There is a clear asymmetry in our observations of lipid loss, in agreement with the observations of Tekle et al. (42); when we observed pore formation, it was on the cathode-facing side of the liposome. However, the anode-facing side was the one where the formation of tubules was favored. The mechanism of symmetry breaking could well be related to the anisotropic dielectric structure of the membrane due to the behavior of its lipid components.

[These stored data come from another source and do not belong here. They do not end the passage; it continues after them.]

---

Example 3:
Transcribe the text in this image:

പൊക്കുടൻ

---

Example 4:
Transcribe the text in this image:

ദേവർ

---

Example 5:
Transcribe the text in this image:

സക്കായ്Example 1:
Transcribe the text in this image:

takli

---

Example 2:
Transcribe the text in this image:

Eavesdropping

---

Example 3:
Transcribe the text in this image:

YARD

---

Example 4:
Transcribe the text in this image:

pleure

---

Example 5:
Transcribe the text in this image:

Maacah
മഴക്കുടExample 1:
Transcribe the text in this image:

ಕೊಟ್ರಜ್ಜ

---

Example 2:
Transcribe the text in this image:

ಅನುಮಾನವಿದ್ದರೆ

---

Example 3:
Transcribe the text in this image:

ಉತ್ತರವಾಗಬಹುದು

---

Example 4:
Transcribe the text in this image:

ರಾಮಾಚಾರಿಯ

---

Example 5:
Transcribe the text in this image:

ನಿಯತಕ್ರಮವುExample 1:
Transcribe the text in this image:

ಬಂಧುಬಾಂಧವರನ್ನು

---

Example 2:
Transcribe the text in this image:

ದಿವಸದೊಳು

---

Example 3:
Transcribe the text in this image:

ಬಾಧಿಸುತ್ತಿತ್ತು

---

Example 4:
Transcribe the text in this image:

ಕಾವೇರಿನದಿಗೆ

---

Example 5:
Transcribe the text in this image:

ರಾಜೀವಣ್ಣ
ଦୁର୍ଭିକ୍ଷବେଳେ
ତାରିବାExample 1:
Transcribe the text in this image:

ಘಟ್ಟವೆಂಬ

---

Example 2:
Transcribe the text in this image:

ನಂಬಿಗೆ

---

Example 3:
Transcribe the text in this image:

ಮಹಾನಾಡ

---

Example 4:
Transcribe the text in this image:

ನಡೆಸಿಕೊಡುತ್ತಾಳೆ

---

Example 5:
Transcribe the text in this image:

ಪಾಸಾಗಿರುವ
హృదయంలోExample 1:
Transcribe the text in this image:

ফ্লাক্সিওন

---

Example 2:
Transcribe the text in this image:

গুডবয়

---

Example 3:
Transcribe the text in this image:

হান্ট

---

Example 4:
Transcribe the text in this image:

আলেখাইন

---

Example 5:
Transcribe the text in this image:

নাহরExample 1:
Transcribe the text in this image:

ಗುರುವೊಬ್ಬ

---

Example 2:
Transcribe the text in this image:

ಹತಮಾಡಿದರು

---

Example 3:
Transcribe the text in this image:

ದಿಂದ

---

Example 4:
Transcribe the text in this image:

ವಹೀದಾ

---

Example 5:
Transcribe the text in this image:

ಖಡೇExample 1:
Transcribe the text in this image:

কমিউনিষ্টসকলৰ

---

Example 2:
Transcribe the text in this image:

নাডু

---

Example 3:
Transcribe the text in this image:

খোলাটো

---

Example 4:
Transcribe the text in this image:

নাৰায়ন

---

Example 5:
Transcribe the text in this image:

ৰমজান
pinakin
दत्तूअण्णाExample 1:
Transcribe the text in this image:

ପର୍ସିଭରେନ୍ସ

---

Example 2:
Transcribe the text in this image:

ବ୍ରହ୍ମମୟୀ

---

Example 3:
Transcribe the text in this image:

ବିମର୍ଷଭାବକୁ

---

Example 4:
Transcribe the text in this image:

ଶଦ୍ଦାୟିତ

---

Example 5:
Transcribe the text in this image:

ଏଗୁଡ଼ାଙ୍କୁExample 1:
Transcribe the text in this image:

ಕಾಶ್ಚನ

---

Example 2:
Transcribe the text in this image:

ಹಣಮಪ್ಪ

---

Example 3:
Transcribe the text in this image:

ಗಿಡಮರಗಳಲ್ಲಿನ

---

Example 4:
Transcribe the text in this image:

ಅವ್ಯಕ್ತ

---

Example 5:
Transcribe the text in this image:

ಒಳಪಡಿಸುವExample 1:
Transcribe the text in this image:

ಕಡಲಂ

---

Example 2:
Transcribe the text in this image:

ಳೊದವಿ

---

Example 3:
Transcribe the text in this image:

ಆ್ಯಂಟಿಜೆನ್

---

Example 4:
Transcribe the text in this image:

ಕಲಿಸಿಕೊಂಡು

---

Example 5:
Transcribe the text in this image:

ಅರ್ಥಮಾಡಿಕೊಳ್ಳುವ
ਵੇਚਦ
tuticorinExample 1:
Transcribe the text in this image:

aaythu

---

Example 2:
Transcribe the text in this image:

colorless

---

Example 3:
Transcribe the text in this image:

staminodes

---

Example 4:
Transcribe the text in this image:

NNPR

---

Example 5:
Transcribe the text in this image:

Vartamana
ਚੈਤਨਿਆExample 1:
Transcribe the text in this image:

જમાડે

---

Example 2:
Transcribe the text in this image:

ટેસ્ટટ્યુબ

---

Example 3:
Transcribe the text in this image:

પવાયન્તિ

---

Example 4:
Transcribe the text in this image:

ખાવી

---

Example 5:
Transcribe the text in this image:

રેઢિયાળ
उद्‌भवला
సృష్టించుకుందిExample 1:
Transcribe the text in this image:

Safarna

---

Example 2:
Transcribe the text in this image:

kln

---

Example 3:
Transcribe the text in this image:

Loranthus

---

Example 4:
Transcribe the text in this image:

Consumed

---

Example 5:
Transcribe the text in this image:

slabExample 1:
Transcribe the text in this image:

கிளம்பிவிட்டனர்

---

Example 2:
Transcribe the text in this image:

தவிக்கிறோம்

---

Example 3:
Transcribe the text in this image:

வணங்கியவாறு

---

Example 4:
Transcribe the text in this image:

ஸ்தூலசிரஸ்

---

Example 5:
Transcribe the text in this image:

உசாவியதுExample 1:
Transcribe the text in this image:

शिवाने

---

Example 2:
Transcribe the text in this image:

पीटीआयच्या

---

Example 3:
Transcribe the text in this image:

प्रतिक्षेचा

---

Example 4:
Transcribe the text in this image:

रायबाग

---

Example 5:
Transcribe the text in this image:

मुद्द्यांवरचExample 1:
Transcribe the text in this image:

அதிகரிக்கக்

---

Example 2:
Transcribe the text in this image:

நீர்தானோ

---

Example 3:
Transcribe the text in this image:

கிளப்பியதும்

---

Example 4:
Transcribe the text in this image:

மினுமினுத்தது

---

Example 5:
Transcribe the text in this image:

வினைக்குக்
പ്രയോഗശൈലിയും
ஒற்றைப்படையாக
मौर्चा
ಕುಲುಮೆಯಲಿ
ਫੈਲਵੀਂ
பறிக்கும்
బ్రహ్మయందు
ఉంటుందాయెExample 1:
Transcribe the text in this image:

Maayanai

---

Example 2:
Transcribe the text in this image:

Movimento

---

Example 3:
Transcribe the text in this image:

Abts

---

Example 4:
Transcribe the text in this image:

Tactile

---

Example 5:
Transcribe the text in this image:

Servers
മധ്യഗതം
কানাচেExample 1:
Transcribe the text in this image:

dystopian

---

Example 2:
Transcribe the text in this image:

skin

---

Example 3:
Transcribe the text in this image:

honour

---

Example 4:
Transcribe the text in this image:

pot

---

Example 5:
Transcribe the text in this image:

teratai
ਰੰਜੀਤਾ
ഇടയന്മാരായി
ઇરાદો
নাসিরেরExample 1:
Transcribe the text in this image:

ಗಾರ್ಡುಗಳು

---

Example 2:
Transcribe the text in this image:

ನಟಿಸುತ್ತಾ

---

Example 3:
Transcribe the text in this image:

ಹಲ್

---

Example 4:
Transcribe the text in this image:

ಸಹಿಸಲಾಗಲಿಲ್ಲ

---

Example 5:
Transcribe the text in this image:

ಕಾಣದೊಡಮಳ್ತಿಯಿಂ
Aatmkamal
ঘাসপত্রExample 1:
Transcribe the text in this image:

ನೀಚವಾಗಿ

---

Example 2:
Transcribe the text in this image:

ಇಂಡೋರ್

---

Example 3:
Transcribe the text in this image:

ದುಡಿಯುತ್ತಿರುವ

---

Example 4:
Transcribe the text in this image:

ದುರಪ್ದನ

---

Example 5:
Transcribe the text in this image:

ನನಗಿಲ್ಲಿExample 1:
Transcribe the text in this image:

Another interesting feature of our results is that the vesicle does not always lose lipid material from the first pulse onwards. This implies that the vesicle needs to be in a particular state (induced by the field with some probability) to enter into the shrinking regime (SR). The difference between the SR and preshrinking regime is unclear, but one could speculate that, in the SR, the membrane has defects that facilitate the loss of lipids. The number and nature of defects created at the inception of the SR is presumably stochastic in nature and could be responsible for the variations in the parameter λ seen in our experiments. The continued application of pulses then leads to a number of visible modes of membrane loss, vesicle formation, tubule formation, and pore formation. In the context of applied DC pulses, only pore formation had been previously reported (42). Vesicle formation due to alternating fields has been reported (51), but the underlying physics appears quite different, as, in the presence of AC fields, the formation of small vesicles occurs via the fission of the initial cell into two similar-sized daughter cells. Perhaps the most striking phenomenon is that of tubule formation, which leads to a hairlike structure of tubules around the liposome. Thus repeated application of short DC pulses leads to the shrinkage of artificial vesicles and a rich phenomenology of lipid structure formation. As a final comment, the phenomenon of lipid loss observed here seems to support aspects of the phase transition model of electropermeabilization (59). In this model, the electric field can induce a transition from a state where the bilayer is thermodynamically stable to one where smaller units, for example micelles, are thermodynamically preferred. The fact that the lipid loss process is not always immediately initiated when N_c ≠ 1, supports the first-order nature of the transition.